WHAT NEEDS TO BE DONE ▸ In the material below, find every line containing "Školní" and copy that line.

SUPPLIED MATERIAL ▸

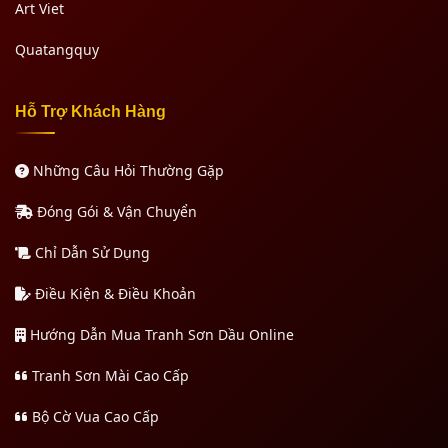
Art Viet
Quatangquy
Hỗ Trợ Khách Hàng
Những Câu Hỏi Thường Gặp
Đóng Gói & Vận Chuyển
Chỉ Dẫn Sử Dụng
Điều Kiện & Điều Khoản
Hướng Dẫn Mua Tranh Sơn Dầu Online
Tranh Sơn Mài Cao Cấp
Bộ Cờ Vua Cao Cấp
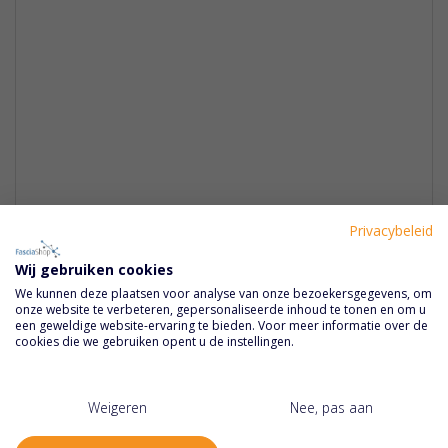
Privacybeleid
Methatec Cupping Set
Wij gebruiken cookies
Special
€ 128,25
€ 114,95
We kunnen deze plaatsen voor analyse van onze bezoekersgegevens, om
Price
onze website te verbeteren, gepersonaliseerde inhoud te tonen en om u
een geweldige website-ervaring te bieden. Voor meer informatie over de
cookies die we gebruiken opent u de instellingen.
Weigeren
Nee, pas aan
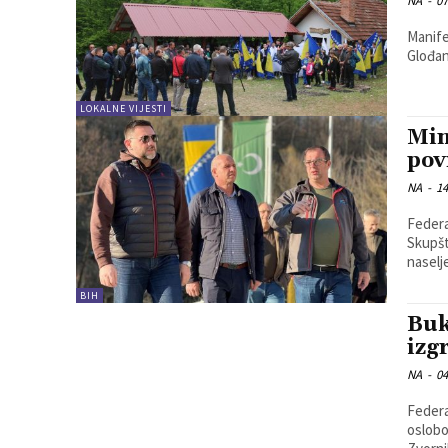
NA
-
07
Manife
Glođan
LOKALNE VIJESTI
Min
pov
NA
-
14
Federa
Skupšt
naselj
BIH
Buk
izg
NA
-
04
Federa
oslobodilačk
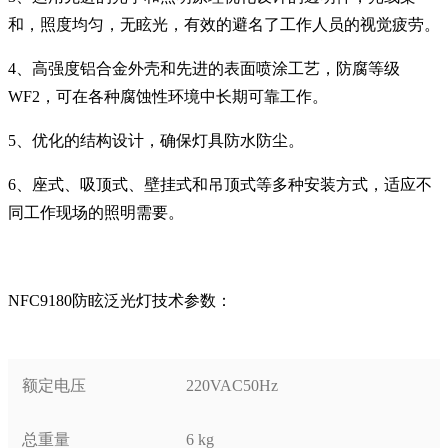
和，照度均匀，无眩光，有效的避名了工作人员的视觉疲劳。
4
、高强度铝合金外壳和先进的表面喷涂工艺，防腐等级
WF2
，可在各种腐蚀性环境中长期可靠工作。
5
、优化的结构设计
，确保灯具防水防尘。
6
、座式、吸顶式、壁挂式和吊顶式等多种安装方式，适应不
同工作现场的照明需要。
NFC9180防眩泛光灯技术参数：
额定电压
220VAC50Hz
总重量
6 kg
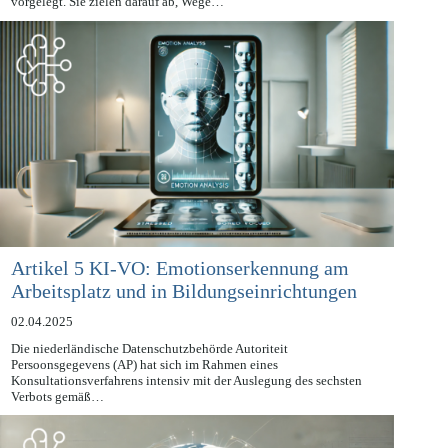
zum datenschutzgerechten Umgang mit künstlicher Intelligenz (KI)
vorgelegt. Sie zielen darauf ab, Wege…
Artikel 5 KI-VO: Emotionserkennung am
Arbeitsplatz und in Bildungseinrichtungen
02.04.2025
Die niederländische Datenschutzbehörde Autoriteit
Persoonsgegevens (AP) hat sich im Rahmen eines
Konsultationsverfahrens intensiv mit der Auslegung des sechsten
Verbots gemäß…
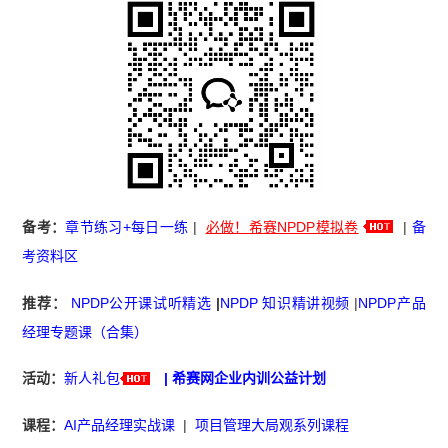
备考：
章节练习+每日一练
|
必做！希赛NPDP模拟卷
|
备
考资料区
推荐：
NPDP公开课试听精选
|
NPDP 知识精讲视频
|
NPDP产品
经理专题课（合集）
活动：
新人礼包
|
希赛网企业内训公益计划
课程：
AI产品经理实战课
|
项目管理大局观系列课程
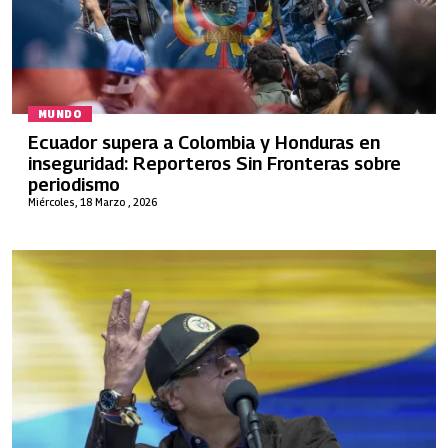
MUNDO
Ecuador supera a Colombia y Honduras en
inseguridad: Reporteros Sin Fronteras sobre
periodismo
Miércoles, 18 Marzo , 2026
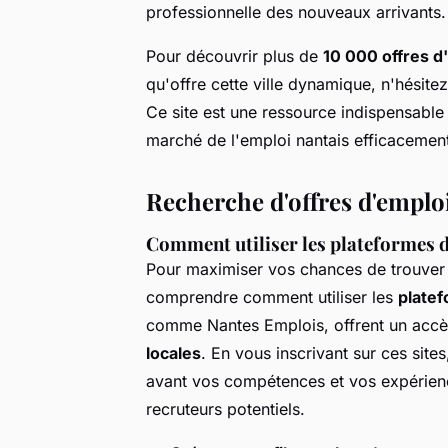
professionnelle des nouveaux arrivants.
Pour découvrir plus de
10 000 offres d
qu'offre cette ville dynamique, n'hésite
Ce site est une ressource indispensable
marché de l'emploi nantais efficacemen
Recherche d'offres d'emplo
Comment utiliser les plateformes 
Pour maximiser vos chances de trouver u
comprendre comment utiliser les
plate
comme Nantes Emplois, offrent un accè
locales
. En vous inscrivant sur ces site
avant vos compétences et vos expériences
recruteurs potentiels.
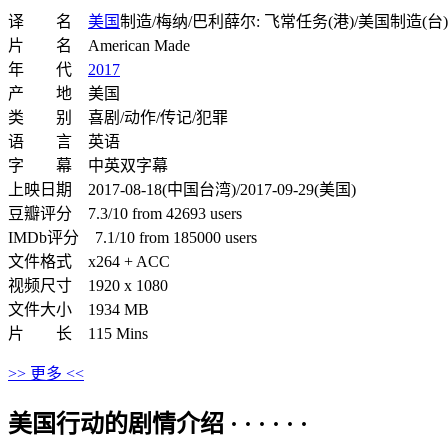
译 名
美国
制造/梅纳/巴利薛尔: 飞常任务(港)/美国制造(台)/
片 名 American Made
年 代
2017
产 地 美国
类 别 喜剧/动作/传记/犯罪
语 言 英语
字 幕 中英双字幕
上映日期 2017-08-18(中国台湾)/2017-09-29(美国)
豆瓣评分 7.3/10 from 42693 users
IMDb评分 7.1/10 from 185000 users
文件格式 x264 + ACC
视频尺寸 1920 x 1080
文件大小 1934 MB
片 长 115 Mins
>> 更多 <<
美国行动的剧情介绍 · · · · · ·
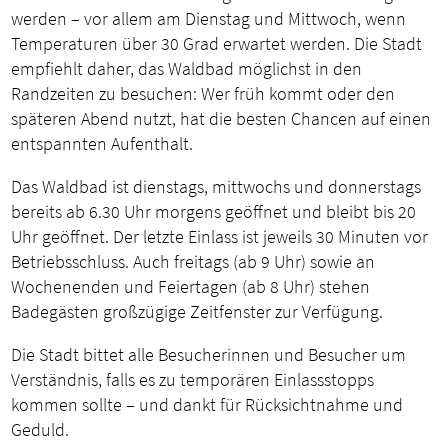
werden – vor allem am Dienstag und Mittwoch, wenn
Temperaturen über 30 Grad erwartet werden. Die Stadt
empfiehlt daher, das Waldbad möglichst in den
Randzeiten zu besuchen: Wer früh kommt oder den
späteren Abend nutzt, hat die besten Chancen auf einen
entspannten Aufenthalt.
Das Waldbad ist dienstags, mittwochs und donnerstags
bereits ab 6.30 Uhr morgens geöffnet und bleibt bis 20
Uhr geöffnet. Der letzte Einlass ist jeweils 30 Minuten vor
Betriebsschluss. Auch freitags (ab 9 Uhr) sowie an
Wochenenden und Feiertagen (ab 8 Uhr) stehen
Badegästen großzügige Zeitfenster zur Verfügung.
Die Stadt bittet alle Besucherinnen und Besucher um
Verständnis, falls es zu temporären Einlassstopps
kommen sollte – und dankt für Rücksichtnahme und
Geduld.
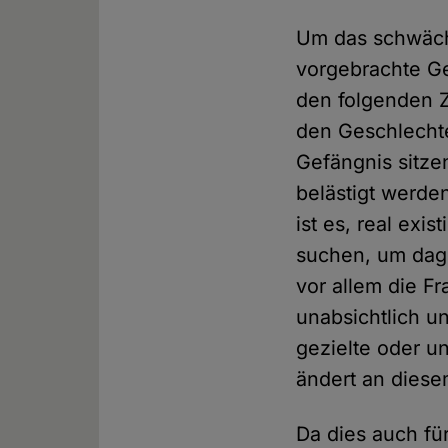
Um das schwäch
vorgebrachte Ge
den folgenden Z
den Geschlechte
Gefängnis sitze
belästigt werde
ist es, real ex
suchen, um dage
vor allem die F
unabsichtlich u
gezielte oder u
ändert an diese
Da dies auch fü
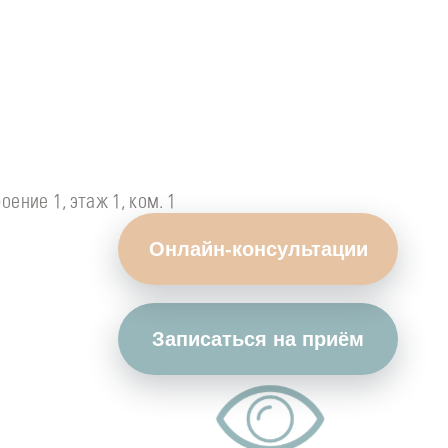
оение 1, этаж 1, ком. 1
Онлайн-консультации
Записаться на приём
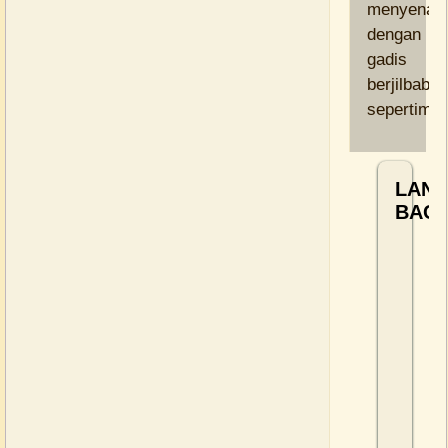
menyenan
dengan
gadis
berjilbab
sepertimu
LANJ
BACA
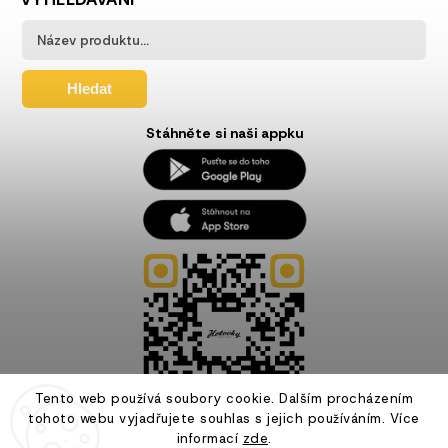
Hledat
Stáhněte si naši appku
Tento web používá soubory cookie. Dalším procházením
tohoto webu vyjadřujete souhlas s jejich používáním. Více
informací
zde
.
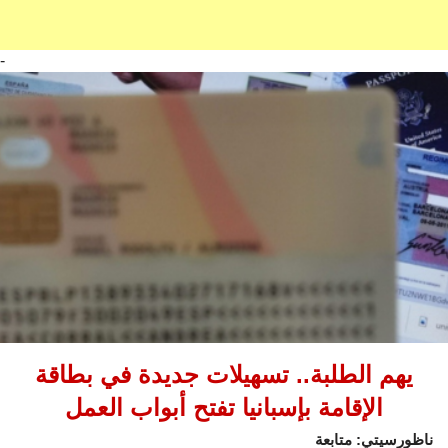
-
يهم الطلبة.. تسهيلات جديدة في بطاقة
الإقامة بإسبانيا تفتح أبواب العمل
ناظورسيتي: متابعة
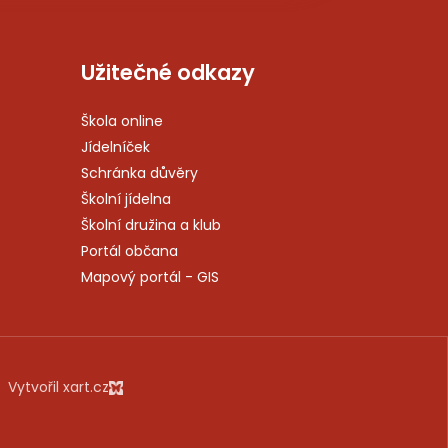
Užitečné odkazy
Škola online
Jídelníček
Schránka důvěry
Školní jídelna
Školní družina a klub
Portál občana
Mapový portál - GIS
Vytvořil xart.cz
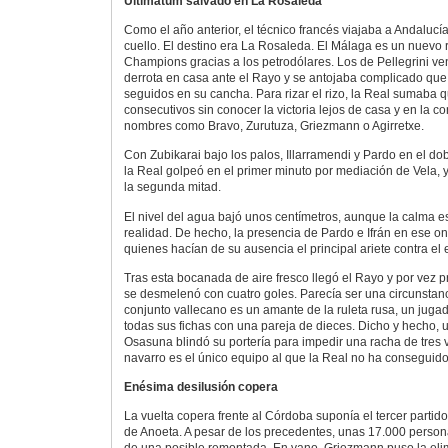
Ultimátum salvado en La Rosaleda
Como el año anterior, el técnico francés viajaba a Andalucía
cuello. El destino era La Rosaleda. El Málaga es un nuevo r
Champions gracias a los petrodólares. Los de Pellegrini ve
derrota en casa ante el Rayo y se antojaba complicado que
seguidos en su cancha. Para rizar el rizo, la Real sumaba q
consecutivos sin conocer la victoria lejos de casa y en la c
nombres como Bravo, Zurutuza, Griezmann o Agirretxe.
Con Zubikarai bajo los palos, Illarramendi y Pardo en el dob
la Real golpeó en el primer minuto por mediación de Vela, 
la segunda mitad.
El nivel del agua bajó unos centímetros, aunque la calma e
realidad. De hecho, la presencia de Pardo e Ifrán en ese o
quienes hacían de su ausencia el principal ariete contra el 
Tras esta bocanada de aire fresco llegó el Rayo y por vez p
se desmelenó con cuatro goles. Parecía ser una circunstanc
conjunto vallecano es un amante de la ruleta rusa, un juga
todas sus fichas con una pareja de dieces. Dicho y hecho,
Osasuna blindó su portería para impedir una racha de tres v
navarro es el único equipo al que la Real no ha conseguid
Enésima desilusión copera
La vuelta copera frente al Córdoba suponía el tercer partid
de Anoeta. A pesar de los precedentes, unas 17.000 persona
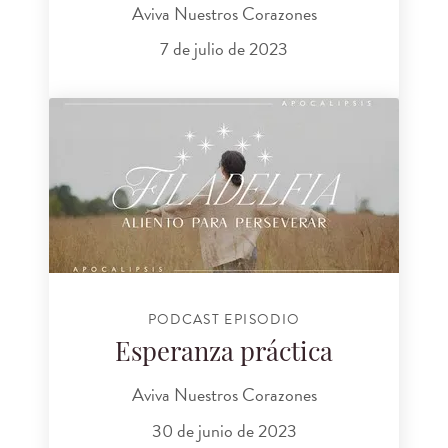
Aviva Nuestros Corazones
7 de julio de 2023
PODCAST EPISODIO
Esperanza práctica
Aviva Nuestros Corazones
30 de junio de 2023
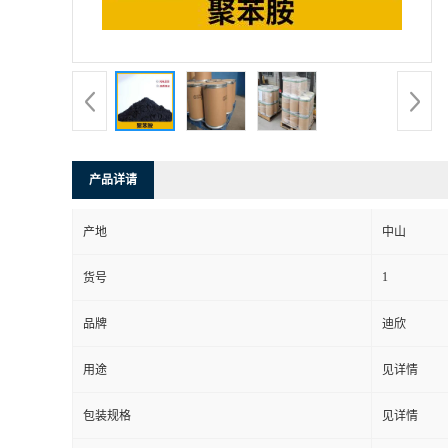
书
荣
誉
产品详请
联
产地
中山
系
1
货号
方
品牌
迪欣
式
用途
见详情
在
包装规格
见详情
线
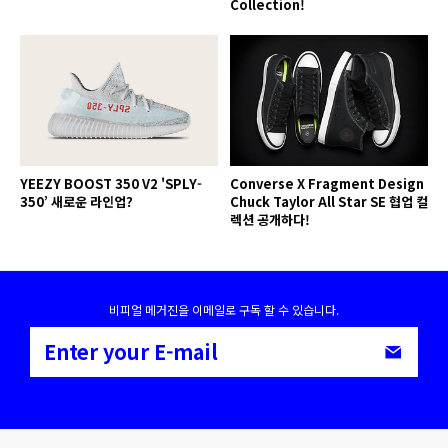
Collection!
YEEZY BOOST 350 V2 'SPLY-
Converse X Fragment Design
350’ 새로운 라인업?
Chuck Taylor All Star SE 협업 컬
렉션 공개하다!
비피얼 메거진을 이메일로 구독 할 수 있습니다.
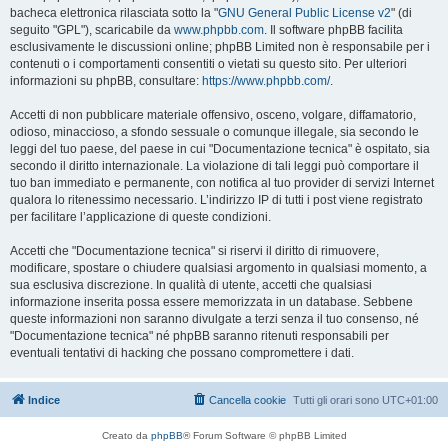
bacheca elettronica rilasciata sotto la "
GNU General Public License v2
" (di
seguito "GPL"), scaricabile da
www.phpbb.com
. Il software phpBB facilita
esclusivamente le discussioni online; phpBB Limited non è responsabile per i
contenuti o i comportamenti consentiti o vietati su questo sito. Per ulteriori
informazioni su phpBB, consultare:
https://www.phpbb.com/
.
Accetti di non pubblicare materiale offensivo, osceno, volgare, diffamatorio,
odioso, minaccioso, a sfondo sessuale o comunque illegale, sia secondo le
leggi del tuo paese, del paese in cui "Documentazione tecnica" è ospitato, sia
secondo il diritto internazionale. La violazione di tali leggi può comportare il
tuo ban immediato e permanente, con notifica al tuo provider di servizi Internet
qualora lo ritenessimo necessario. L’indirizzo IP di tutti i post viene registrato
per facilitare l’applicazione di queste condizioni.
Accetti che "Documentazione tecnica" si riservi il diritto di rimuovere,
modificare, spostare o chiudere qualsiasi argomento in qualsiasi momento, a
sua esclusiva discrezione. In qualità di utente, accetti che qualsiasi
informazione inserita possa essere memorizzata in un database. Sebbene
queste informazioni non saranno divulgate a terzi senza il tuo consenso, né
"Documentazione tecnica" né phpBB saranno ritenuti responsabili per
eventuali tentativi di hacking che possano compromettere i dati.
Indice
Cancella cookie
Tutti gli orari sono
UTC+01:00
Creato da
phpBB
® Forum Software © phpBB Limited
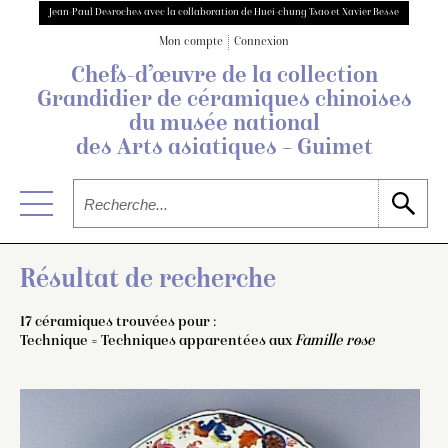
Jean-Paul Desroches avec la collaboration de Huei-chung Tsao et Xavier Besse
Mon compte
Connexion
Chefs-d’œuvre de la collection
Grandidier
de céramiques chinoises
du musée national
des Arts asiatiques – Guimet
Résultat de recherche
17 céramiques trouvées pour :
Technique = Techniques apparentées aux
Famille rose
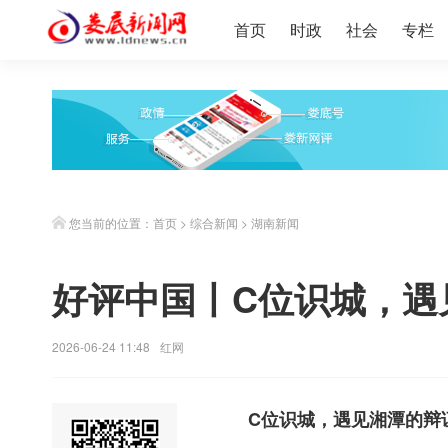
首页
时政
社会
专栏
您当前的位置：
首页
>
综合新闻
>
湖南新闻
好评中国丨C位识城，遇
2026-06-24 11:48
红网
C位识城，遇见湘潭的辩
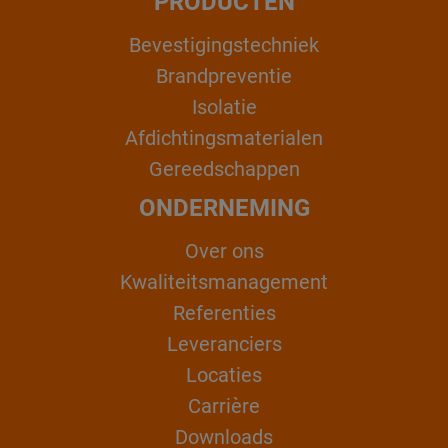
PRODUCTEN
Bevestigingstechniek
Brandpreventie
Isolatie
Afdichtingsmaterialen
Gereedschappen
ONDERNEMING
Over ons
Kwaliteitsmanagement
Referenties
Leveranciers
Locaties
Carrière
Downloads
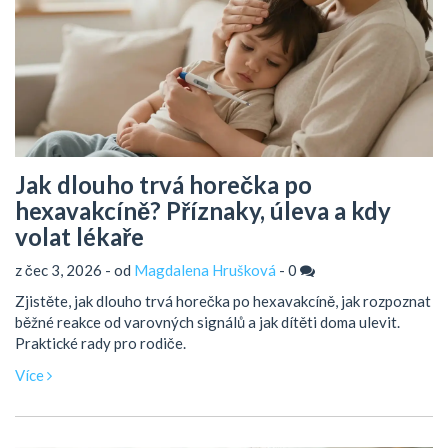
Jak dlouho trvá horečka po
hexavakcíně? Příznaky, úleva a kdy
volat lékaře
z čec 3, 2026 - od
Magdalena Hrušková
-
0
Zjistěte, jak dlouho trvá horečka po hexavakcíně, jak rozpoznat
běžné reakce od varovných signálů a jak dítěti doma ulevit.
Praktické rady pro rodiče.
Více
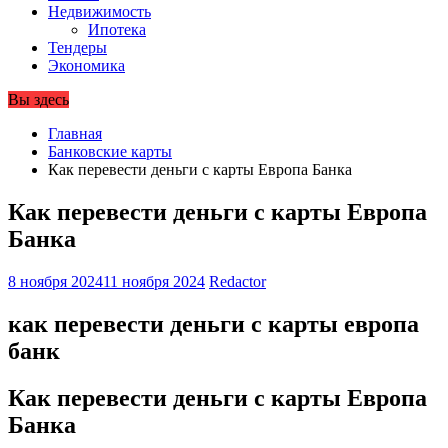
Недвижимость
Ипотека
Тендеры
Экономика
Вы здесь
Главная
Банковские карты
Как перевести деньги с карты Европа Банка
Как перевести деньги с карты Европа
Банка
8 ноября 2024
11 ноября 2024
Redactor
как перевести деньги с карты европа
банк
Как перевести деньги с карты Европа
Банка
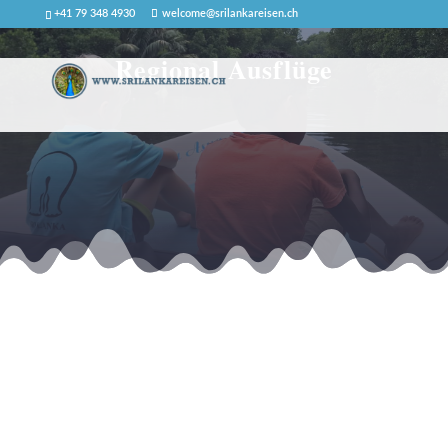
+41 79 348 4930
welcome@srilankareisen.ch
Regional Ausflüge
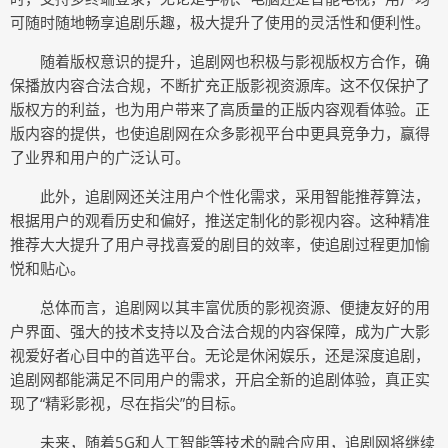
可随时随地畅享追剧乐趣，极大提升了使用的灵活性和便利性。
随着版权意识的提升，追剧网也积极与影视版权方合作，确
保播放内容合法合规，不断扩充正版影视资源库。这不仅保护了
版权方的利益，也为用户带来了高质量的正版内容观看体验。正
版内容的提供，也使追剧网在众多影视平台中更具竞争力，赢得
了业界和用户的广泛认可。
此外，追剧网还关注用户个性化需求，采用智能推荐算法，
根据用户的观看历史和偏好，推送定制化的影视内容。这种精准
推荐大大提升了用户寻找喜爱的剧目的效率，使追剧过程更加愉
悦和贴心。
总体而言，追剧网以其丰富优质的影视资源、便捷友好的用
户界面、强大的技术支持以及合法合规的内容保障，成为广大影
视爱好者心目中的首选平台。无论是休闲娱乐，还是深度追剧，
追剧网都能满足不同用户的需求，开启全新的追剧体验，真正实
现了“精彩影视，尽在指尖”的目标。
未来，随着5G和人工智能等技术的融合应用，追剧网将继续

YOUR RESPONSE ▸
Školní jídelna
Školní družina a klub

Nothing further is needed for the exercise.